Quasi nascosto perché incastonato nei palazzi all’angolo tra piazza Vittorio Emanuele II e via Napoleone III, il complesso della chiesa di Sant’Eusebio è uno dei gioielli del Rione Esquilino. La chiesa è una delle più antiche di Roma, menzionata già nel V secolo in un’iscrizione nelle catacombe dei Santi Marcellino e Pietro: secondo la tradizione, sorgerebbe sopra la domus di Eusebio, un presbitero romano del IV secolo morto di inedia proprio in casa dopo essere stato condannato dall’imperatore ariano Costanzo II agli arresti domiciliari.
Registrata negli atti del Concilio di papa Simmaco nel 499 e annoverata tra le stazioni quaresimali di Roma durante il pontificato di papa Gregorio Magno, la chiesa venne restaurata una prima volta già nell’VIII secolo. Nel 1238 fu rinnovata dalle fondamenta da papa Gregorio IX, che la riconsacrò dedicandola ai Santi Eusebio e Vincenzo, come è documentato da lunga iscrizione marmorea che ancora si può leggere nel portico. Nel Medioevo, la chiesa fu affidata ai monaci celestini e nel monastero annesso alla chiesa alla fine del Cinquecento si insediò una delle prime stamperie della città. All’inizio dell’Ottocento il complesso passò ai Gesuiti, che vi rimasero fino al 1873, quando il monastero divenne proprietà del governo italiano, mentre la chiesa divenne poco dopo parrocchia e fu affidata al clero secolare.

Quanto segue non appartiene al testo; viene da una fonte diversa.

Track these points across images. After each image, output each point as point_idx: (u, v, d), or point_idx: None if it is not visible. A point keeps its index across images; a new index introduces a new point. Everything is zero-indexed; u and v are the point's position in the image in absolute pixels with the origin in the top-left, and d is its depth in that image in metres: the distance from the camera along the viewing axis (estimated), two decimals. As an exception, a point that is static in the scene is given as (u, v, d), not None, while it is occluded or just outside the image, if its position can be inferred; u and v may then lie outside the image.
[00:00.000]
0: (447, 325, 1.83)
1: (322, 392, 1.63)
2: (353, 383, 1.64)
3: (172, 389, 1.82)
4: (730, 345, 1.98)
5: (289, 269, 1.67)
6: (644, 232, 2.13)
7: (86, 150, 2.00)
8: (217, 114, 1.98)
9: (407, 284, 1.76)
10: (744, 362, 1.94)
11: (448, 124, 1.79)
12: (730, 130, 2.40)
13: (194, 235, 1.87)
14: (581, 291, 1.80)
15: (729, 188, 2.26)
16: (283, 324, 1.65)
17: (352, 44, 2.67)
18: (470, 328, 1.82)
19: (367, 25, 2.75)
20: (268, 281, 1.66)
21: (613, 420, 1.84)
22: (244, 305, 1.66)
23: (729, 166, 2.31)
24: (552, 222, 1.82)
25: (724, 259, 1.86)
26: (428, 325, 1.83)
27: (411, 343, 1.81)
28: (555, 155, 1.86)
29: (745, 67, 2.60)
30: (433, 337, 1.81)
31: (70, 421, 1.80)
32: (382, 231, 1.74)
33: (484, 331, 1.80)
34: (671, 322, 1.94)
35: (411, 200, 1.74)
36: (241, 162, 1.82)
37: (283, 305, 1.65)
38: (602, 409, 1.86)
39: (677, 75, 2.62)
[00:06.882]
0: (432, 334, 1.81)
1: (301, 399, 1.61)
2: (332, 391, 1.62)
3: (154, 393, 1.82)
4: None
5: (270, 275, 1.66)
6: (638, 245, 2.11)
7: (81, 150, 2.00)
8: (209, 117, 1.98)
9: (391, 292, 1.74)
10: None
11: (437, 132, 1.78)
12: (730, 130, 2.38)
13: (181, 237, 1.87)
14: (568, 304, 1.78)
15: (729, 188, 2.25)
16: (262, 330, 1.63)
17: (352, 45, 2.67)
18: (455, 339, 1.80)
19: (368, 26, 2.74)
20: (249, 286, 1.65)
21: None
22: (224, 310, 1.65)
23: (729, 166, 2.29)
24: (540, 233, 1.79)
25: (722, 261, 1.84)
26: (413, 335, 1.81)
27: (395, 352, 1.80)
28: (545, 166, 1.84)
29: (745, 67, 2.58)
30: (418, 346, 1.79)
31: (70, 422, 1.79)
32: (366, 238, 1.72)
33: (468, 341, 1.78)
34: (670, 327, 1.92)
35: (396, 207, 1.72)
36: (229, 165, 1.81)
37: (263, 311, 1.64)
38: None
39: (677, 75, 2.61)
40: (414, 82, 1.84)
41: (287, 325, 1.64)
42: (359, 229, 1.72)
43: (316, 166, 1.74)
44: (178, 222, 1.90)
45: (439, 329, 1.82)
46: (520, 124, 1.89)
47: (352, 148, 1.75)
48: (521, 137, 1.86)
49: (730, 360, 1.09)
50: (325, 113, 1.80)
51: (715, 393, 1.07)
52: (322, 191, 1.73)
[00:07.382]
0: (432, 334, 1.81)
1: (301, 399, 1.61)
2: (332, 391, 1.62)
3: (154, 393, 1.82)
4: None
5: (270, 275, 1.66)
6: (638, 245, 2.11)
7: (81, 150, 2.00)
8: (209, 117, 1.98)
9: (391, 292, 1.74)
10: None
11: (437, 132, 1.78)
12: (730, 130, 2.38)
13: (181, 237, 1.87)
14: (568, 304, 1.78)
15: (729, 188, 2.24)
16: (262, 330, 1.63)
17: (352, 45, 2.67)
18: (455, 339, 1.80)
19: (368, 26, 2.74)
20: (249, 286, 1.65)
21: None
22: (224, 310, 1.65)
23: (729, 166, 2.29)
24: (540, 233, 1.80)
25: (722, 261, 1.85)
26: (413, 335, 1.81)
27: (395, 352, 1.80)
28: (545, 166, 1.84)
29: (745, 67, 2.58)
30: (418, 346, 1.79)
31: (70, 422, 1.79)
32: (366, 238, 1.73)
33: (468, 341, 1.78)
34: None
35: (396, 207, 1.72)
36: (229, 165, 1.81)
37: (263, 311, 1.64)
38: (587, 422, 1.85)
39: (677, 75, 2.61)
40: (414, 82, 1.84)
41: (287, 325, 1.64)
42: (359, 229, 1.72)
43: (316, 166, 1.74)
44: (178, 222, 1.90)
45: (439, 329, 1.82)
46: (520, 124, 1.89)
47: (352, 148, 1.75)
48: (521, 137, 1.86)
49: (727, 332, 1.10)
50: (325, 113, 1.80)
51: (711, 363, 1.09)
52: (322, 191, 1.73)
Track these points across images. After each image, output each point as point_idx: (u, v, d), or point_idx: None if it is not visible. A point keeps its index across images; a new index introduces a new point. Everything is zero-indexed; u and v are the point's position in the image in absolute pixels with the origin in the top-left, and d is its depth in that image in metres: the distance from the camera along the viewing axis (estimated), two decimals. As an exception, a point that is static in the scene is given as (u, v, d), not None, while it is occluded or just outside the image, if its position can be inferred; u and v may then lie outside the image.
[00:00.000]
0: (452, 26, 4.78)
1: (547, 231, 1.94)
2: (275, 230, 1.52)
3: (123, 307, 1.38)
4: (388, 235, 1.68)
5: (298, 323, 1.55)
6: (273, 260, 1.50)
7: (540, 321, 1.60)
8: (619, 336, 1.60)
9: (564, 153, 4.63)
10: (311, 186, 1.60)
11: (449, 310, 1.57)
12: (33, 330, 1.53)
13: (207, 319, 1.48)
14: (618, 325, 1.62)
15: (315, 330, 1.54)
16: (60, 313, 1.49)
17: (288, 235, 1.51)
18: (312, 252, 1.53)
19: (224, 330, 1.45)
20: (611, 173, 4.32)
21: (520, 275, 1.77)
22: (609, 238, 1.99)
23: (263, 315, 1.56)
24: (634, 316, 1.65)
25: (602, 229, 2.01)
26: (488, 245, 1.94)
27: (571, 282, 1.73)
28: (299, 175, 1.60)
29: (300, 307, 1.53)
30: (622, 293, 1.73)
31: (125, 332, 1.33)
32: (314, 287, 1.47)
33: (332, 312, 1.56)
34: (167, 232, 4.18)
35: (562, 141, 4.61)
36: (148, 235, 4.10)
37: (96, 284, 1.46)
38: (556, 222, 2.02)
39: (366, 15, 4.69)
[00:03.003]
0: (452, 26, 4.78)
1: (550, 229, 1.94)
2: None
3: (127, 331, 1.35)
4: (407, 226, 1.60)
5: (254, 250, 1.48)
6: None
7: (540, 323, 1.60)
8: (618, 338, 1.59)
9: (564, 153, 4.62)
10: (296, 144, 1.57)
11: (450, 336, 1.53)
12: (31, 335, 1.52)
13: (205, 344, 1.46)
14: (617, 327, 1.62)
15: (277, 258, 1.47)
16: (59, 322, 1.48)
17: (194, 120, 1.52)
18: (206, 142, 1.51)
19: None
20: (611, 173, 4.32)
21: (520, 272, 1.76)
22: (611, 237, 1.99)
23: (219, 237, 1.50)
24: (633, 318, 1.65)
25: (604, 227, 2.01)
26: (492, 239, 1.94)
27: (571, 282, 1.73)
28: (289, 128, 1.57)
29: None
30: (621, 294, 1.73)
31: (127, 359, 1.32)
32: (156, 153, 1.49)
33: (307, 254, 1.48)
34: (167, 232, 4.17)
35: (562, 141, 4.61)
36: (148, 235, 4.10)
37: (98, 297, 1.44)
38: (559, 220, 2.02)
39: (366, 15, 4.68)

Per i numerosi restauri e rifacimenti che hanno segnato la sua storia plurisecolare, della chiesa duecentesca rimane oggi solo il campanile con trifore. L’aspetto attuale della chiesa risale infatti per lo più al Settecento: la facciata elegante e movimentata con un portico a cinque archi fu realizzata nel 1711 da Carlo Stefano Fontana, nipote del più celebre Carlo Fontana, sotto il pontificato di Clemente XI. La scalinata a doppia rampa di accesso alla chiesa, che è rialzata rispetto al piano stradale, è molto più recente ed è dovuta ai lavori di sbancamento per la realizzazione di piazza Vittorio Emanuele II e della nuova zona residenziale sul colle Esquilino dopo la proclamazione dell’Unità d’Italia.
L’interno della chiesa, ristrutturato nel Seicento da Onorio Longhi (al quale si deve l’altare maggiore e l’area del presbiterio) e da Niccolò Picconi attorno alla metà del Settecento, ha una sobria decorazione a stucchi bianchi e dorati. L’opera più interessante è l’affresco della volta con la “Gloria di Sant’Eusebio” accompagnato da una moltitudine di figure angeliche: commissionato ad Anton Raphael Mengs nel 1757, è la prima grande commissione dell’artista boemo acclamato in tutta Europa come il maggiore esponente dell’arte neoclassica. Dalla sagrestia si può ammirare il chiostro attribuito a Domenico Fontana, oggi appartenente alle Forze di Polizia dello Stato italiano.
Più che per la sua storia e per le sue opere di pregio, la chiesa è nota ai romani soprattutto per la caratteristica benedizione degli animali che ogni anno si svolge sul suo sagrato il 17 gennaio, in occasione della festa di Sant’Antonio abate: una tradizione che all’Esquilino nasce nel 1437 e che fu trasferita nella chiesa di Sant’Eusebio ai primi del Novecento per motivi di sicurezza e ordine pubblico dalla vicina chiesa di Sant’Antonio Abate.